• Task statement: Find every line below with the string "القاهرة" and pick it out.

• Stored items:
= Beginning of Section =

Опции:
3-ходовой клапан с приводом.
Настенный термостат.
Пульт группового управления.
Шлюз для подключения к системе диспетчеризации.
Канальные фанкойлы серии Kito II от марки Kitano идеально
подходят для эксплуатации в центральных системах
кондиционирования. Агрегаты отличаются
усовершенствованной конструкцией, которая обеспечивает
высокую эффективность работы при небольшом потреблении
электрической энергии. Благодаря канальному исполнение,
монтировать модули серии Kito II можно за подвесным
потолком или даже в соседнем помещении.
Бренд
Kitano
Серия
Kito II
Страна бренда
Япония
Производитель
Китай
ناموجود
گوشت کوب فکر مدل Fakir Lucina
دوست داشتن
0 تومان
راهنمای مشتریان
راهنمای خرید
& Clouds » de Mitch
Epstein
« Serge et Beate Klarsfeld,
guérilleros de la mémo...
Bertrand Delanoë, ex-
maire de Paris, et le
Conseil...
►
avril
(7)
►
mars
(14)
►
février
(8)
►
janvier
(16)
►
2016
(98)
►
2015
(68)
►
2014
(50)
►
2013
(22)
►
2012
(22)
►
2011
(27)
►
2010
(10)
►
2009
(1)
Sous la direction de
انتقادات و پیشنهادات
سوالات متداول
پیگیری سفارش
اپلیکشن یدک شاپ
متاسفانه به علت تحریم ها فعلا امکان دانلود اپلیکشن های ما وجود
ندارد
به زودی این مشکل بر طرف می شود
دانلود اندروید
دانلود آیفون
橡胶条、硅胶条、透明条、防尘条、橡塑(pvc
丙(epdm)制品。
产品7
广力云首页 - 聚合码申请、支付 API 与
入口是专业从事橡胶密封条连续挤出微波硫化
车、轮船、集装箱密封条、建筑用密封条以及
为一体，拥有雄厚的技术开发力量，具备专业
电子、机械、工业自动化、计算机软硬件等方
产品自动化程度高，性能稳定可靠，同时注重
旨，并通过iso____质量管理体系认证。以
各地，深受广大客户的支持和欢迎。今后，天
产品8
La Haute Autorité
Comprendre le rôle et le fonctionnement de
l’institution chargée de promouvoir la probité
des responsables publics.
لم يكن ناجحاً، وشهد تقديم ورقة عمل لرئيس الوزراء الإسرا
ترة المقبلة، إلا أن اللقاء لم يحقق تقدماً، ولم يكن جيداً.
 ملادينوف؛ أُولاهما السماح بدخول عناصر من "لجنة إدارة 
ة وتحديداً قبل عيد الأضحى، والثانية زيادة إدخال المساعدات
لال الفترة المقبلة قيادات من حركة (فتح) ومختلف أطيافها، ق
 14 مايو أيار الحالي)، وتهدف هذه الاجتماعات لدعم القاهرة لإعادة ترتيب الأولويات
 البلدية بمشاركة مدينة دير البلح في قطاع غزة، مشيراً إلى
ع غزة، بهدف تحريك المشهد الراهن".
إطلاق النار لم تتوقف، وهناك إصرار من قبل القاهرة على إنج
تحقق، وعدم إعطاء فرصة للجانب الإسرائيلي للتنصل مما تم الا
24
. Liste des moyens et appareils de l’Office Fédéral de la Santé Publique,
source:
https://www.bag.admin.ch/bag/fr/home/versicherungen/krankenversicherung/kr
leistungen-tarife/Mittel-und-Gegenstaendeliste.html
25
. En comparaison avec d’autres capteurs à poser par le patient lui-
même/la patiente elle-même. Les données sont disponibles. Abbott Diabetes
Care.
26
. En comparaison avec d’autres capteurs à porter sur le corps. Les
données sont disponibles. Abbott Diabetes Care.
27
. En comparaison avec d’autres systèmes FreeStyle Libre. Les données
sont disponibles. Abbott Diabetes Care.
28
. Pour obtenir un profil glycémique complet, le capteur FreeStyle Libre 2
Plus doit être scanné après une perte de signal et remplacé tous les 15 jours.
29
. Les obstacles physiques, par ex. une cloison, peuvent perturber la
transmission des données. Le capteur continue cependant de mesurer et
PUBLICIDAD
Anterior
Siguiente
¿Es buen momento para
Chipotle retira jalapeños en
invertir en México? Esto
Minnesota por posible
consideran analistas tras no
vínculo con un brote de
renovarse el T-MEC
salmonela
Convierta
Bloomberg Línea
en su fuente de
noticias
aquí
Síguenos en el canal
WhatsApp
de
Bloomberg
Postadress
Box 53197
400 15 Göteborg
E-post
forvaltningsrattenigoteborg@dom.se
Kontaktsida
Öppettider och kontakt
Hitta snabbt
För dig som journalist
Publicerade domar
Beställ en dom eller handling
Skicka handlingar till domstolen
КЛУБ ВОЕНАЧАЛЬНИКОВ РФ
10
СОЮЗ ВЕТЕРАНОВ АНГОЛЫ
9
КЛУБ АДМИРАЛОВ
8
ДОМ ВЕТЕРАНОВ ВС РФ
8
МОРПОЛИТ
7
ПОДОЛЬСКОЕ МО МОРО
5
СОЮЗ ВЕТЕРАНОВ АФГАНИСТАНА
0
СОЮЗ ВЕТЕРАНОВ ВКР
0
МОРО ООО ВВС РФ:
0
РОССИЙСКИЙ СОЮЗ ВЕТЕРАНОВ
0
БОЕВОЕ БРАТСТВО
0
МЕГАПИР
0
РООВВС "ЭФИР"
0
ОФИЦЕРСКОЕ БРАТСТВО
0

= End of Section =

• Solved problem:
 14 مايو أيار الحالي)، وتهدف هذه الاجتماعات لدعم القاهرة لإعادة ترتيب الأولويات
إطلاق النار لم تتوقف، وهناك إصرار من قبل القاهرة على إنج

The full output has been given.